Cheesesteak and Chicken-Cheesesteak Bowls
You've heard of a burrito bowl? Well now there's such a thing as a cheesesteak bowl because this is a thing that needed to exist in the world. The team's official press release describes it as such: "A pile of cheesesteak meat infused with white American or Cheez Whiz, covered with lettuce and tomato." I do not want to buy your pile of meat infused with Cheez Whiz, no matter how much lettuce you put on top of it. The three listed above might get the most attention, but don't sleep on how disgusting a cheesesteak bowl actually sounds. I dare not even seek this out at the Stadium to see what it looks like because I might throw up and ruin everyone's day.
Jumbo Souvenir Ice Cream Sundae Helmet/Souvenir Classic French Fries Helmut Cup
This is apparently a huge portion of ice cream inside of a helmet. I'm not entirely sure how big the helmet will be–full-sized like the three-pound banana spilt at US Cellular Field, or more like the replica previously used for nachos that is still pretty huge for a bowl of ice cream. This will probably be key for where this item should ultimately rank on this list. I'm lactose intolerant, so I won't be going anywhere near this thing, but good luck everyone else. They are also filling that helmet with french fries in a separate dish. Ugh.
The Big Cheese Grilled Cheese Stand
If you're really into grilled cheese, Yankee Stadium is clearly for you. They already put it in a burger, but now you can get different kinds of grilled cheese. Brisket and Bacon, French Onion, and the Classic Four-Cheese will be available all at one location. I have ranked this higher on the list than you might expect because I cannot eat cheese and it is dangerous to me. I also love cheese, so I am conflicted, but this is my list so the ranking stands.
Here's one normal-looking piece of food. A roasted pork sandwich stuffed with broccoli rabe (oh my god, vegetables??) and topped with peppers, mayo, and provolone. That actually sounds like a thing that would exist out in the world and some classy New York deli and it would not be repulsive to look at.
Signature Chicken Fingers
I love plain old chicken fingers, but now they're giving you a choice of sauce that they will toss them into, including maple bourbon bacon, Thai chili, and spicy buffalo. Probably not too heinous of an idea, but consider me suspicious of the finished product.

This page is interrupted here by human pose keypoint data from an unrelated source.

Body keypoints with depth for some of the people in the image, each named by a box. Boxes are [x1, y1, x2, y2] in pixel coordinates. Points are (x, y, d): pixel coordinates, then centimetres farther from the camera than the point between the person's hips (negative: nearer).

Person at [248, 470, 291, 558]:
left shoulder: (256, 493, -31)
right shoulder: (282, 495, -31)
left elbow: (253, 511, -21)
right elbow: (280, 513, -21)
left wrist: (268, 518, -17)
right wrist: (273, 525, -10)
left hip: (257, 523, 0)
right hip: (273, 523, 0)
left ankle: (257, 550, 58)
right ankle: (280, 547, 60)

OK now we're talking. A burger topped with bacon and pastrami is something that actually intrigues me, unlike everything else on this list. It looks edible. There's something called G.O.A.T sauce that makes me feel uncomfortable, but it's probably some kind of mayo.
Jim Beam Chicken Sandwich
A fried chicken cutlet with Swiss cheese, pickles, and honey mustard in Jim Beam-flavored BBQ sauce? Sign me up right now. I would eat this anywhere, it doesn't even need to be at a ballpark.
Buffalo Chicken Quesadillas
Oh, well this sounds pretty straight forward and yummy. Sign me up for this one...unless this means there is ranch dressing inside the quesadilla.

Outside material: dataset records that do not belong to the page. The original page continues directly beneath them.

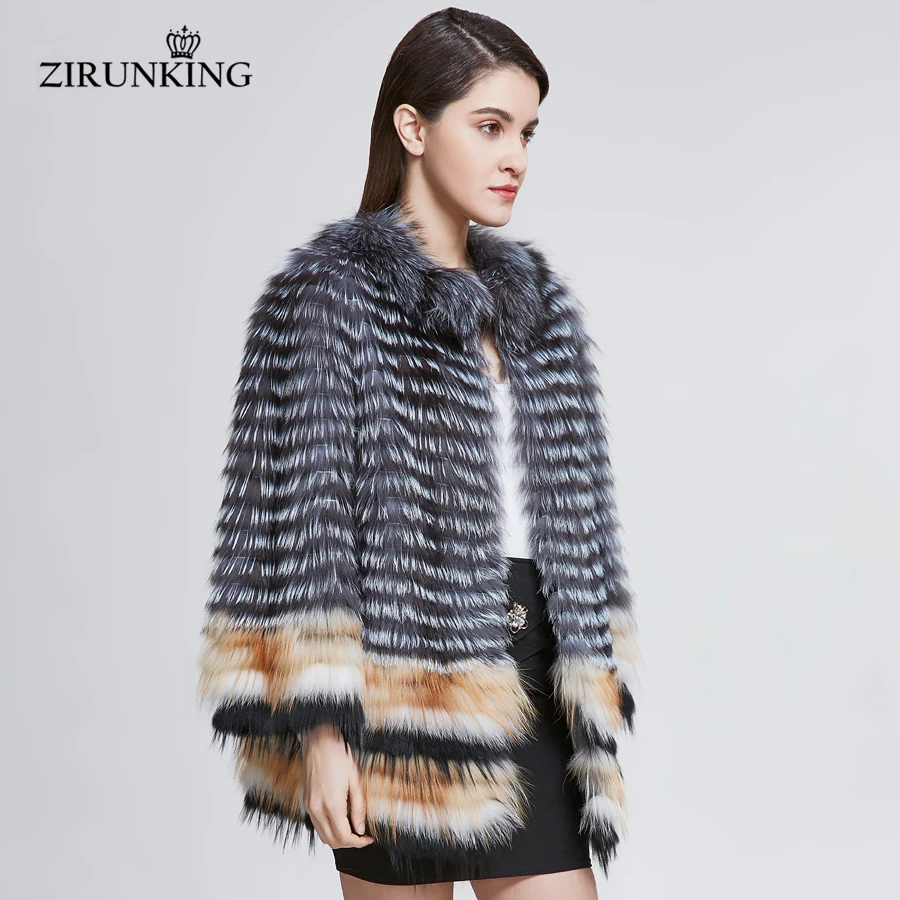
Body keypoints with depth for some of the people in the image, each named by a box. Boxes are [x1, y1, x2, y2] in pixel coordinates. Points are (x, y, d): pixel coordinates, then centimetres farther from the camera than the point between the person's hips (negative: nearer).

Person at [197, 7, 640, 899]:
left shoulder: (538, 300, 12)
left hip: (526, 682, 6)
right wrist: (320, 727, -16)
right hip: (407, 684, -5)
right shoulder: (329, 295, -7)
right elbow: (297, 524, -11)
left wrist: (589, 693, 12)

Public Service Announcement: New beer selections coming this season include 10 Barrel Apocalypse IPA, Bronx Brewery, Catskill Brewery, Checker Cab Blonde Ale, Blue Point Toasted Lager.
That's what I have to say about the new food at Yankee Stadium, but check it out and decide for yourself. Don't say I didn't warn you, though. Come back and tell us how the food was. If we don't hear from you we'll know what happened.